● Directions for this task
For this exercise, copy the data exactly and omit any images.
>>>>>
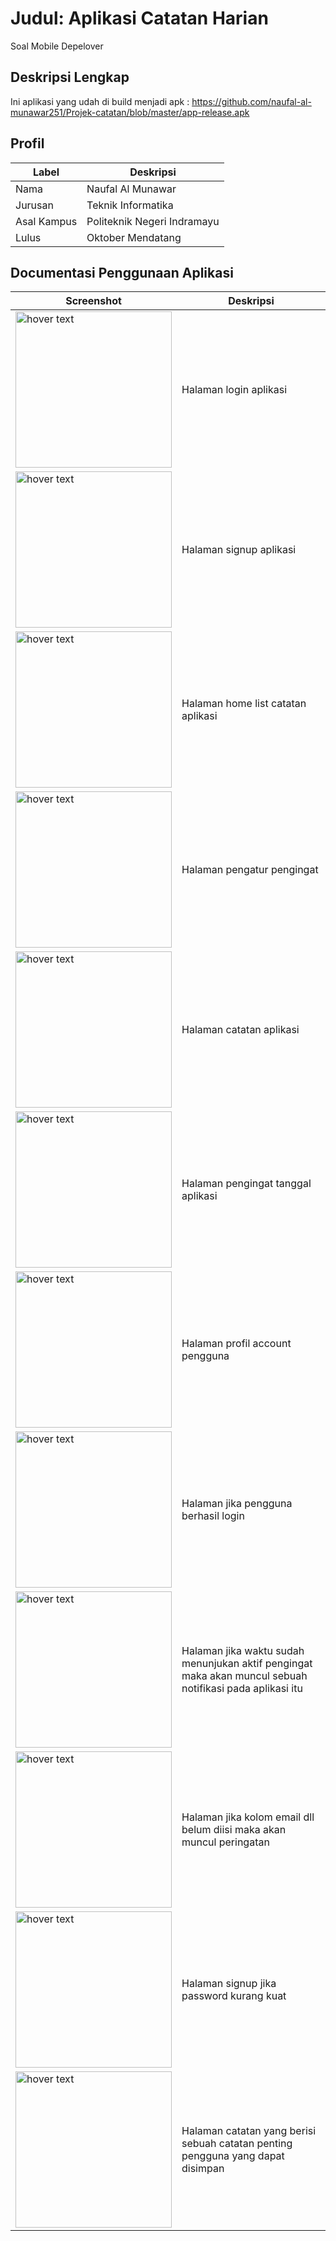 # Judul: Aplikasi Catatan Harian

Soal Mobile Depelover

## Deskripsi Lengkap

Ini aplikasi yang udah di build menjadi apk : https://github.com/naufal-al-munawar251/Projek-catatan/blob/master/app-release.apk

## Profil

| Label | Deskripsi |
|------------|-----------|
|Nama|Naufal Al Munawar|
|Jurusan|Teknik Informatika|
|Asal Kampus|Politeknik Negeri Indramayu|
|Lulus|Oktober Mendatang|

## Documentasi Penggunaan Aplikasi

| Screenshot | Deskripsi |
|------------|-----------|
| <img src="https://github.com/naufal-al-munawar251/Projek-catatan/blob/master/halaman_login.jpg" width="250" title="hover text"> | Halaman login aplikasi |
| <img src="https://github.com/naufal-al-munawar251/Projek-catatan/blob/master/halaman%20signup.jpg" width="250" title="hover text"> | Halaman signup aplikasi |
| <img src="https://github.com/naufal-al-munawar251/Projek-catatan/blob/master/listhome_catatan_2.jpg" width="250" title="hover text"> | Halaman home list catatan aplikasi |
| <img src="https://github.com/naufal-al-munawar251/Projek-catatan/blob/master/Halaman_penentuan_pengingat_catatan_6.jpg" width="250" title="hover text"> | Halaman pengatur pengingat |
| <img src="https://github.com/naufal-al-munawar251/Projek-catatan/blob/master/Halaman_catatan_3.jpg" width="250" title="hover text"> | Halaman catatan aplikasi |
| <img src="https://github.com/naufal-al-munawar251/Projek-catatan/blob/master/Halaman_penentuan_pengingat_Tanggal_catatan_7.jpg" width="250" title="hover text"> | Halaman pengingat tanggal aplikasi |
| <img src="https://github.com/naufal-al-munawar251/Projek-catatan/blob/master/Halaman_logout_dan%20profil.jpg" width="250" title="hover text"> | Halaman profil account pengguna |
| <img src="https://github.com/naufal-al-munawar251/Projek-catatan/blob/master/Halaman%20ketika%20berhasil%20login.jpg" width="250" title="hover text"> | Halaman jika pengguna berhasil login |
| <img src="https://github.com/naufal-al-munawar251/Projek-catatan/blob/master/Muncul_Notif_pengingat_5.jpg" width="250" title="hover text"> | Halaman jika waktu sudah menunjukan aktif pengingat maka akan muncul sebuah notifikasi pada aplikasi itu |
| <img src="https://github.com/naufal-al-munawar251/Projek-catatan/blob/master/halaman%20login%20jika%20tidak%20terisi%20dan%20mencoba%20masuk.jpg" width="250" title="hover text"> | Halaman jika kolom email dll belum diisi maka akan muncul peringatan |
| <img src="https://github.com/naufal-al-munawar251/Projek-catatan/blob/master/halaman%20signup%20jika%20password%20nya%20kurang%20kuat.jpg" width="250" title="hover text"> | Halaman signup jika password kurang kuat |
| <img src="https://github.com/naufal-al-munawar251/Projek-catatan/blob/master/Halaman_catatan_yang%20udah%20di%20save_8.jpg" width="250" title="hover text"> | Halaman catatan yang berisi sebuah catatan penting pengguna yang dapat disimpan |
<<<<<
● Answer box
 # Judul: Aplikasi Catatan Harian

Soal Mobile Depelover

## Deskripsi Lengkap

Ini aplikasi yang udah di build menjadi apk : https://github.com/naufal-al-munawar251/Projek-catatan/blob/master/app-release.apk

## Profil

| Label | Deskripsi |
|------------|-----------|
|Nama|Naufal Al Munawar|
|Jurusan|Teknik Informatika|
|Asal Kampus|Politeknik Negeri Indramayu|
|Lulus|Oktober Mendatang|

## Documentasi Penggunaan Aplikasi

| Screenshot | Deskripsi |
|------------|-----------|
| <img src="https://github.com/naufal-al-munawar251/Projek-catatan/blob/master/halaman_login.jpg" width="250" title="hover text"> | Halaman login aplikasi |
| <img src="https://github.com/naufal-al-munawar251/Projek-catatan/blob/master/halaman%20signup.jpg" width="250" title="hover text"> | Halaman signup aplikasi |
| <img src="https://github.com/naufal-al-munawar251/Projek-catatan/blob/master/listhome_catatan_2.jpg" width="250" title="hover text"> | Halaman home list catatan aplikasi |
| <img src="https://github.com/naufal-al-munawar251/Projek-catatan/blob/master/Halaman_penentuan_pengingat_catatan_6.jpg" width="250" title="hover text"> | Halaman pengatur pengingat |
| <img src="https://github.com/naufal-al-munawar251/Projek-catatan/blob/master/Halaman_catatan_3.jpg" width="250" title="hover text"> | Halaman catatan aplikasi |
| <img src="https://github.com/naufal-al-munawar251/Projek-catatan/blob/master/Halaman_penentuan_pengingat_Tanggal_catatan_7.jpg" width="250" title="hover text"> | Halaman pengingat tanggal aplikasi |
| <img src="https://github.com/naufal-al-munawar251/Projek-catatan/blob/master/Halaman_logout_dan%20profil.jpg" width="250" title="hover text"> | Halaman profil account pengguna |
| <img src="https://github.com/naufal-al-munawar251/Projek-catatan/blob/master/Halaman%20ketika%20berhasil%20login.jpg" width="250" title="hover text"> | Halaman jika pengguna berhasil login |
| <img src="https://github.com/naufal-al-munawar251/Projek-catatan/blob/master/Muncul_Notif_pengingat_5.jpg" width="250" title="hover text"> | Halaman jika waktu sudah menunjukan aktif pengingat maka akan muncul sebuah notifikasi pada aplikasi itu |
| <img src="https://github.com/naufal-al-munawar251/Projek-catatan/blob/master/halaman%20login%20jika%20tidak%20terisi%20dan%20mencoba%20masuk.jpg" width="250" title="hover text"> | Halaman jika kolom email dll belum diisi maka akan muncul peringatan |
| <img src="https://github.com/naufal-al-munawar251/Projek-catatan/blob/master/halaman%20signup%20jika%20password%20nya%20kurang%20kuat.jpg" width="250" title="hover text"> | Halaman signup jika password kurang kuat |
| <img src="https://github.com/naufal-al-munawar251/Projek-catatan/blob/master/Halaman_catatan_yang%20udah%20di%20save_8.jpg" width="250" title="hover text"> | Halaman catatan yang berisi sebuah catatan penting pengguna yang dapat disimpan |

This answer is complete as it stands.